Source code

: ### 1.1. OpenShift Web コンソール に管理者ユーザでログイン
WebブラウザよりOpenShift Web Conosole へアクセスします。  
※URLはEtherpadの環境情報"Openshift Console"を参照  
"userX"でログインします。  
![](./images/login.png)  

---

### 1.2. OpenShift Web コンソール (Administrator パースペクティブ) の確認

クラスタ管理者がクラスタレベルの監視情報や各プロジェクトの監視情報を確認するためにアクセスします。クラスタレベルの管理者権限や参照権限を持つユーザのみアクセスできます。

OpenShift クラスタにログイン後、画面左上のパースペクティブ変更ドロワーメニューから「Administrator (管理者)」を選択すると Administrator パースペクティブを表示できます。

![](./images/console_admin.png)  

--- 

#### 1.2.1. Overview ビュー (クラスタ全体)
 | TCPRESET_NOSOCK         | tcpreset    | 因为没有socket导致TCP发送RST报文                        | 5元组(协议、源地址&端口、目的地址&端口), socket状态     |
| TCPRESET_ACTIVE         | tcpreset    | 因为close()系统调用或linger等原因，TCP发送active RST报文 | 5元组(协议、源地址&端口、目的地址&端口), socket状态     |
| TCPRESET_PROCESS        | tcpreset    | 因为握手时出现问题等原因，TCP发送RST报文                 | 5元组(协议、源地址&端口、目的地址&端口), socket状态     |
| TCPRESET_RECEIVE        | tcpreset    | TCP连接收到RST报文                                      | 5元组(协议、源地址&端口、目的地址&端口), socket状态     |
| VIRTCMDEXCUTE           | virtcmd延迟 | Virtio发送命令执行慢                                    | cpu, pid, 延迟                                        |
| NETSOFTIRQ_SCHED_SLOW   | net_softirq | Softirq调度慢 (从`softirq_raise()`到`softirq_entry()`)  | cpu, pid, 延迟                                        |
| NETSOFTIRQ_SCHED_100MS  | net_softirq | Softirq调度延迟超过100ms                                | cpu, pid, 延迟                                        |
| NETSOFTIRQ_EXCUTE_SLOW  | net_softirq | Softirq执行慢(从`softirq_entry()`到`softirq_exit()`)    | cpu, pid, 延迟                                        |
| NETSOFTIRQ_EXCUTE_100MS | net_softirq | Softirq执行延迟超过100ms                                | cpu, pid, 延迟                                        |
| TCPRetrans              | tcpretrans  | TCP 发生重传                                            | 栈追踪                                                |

## WRITTEN TASK
Retype every line of the material above, keeping each character, space, and symbol the same.

## EXERCISE SOLUTION
Source code

: ### 1.1. OpenShift Web コンソール に管理者ユーザでログイン
WebブラウザよりOpenShift Web Conosole へアクセスします。  
※URLはEtherpadの環境情報"Openshift Console"を参照  
"userX"でログインします。  
![](./images/login.png)  

---

### 1.2. OpenShift Web コンソール (Administrator パースペクティブ) の確認

クラスタ管理者がクラスタレベルの監視情報や各プロジェクトの監視情報を確認するためにアクセスします。クラスタレベルの管理者権限や参照権限を持つユーザのみアクセスできます。

OpenShift クラスタにログイン後、画面左上のパースペクティブ変更ドロワーメニューから「Administrator (管理者)」を選択すると Administrator パースペクティブを表示できます。

![](./images/console_admin.png)  

--- 

#### 1.2.1. Overview ビュー (クラスタ全体)
 | TCPRESET_NOSOCK         | tcpreset    | 因为没有socket导致TCP发送RST报文                        | 5元组(协议、源地址&端口、目的地址&端口), socket状态     |
| TCPRESET_ACTIVE         | tcpreset    | 因为close()系统调用或linger等原因，TCP发送active RST报文 | 5元组(协议、源地址&端口、目的地址&端口), socket状态     |
| TCPRESET_PROCESS        | tcpreset    | 因为握手时出现问题等原因，TCP发送RST报文                 | 5元组(协议、源地址&端口、目的地址&端口), socket状态     |
| TCPRESET_RECEIVE        | tcpreset    | TCP连接收到RST报文                                      | 5元组(协议、源地址&端口、目的地址&端口), socket状态     |
| VIRTCMDEXCUTE           | virtcmd延迟 | Virtio发送命令执行慢                                    | cpu, pid, 延迟                                        |
| NETSOFTIRQ_SCHED_SLOW   | net_softirq | Softirq调度慢 (从`softirq_raise()`到`softirq_entry()`)  | cpu, pid, 延迟                                        |
| NETSOFTIRQ_SCHED_100MS  | net_softirq | Softirq调度延迟超过100ms                                | cpu, pid, 延迟                                        |
| NETSOFTIRQ_EXCUTE_SLOW  | net_softirq | Softirq执行慢(从`softirq_entry()`到`softirq_exit()`)    | cpu, pid, 延迟                                        |
| NETSOFTIRQ_EXCUTE_100MS | net_softirq | Softirq执行延迟超过100ms                                | cpu, pid, 延迟                                        |
| TCPRetrans              | tcpretrans  | TCP 发生重传                                            | 栈追踪                                                |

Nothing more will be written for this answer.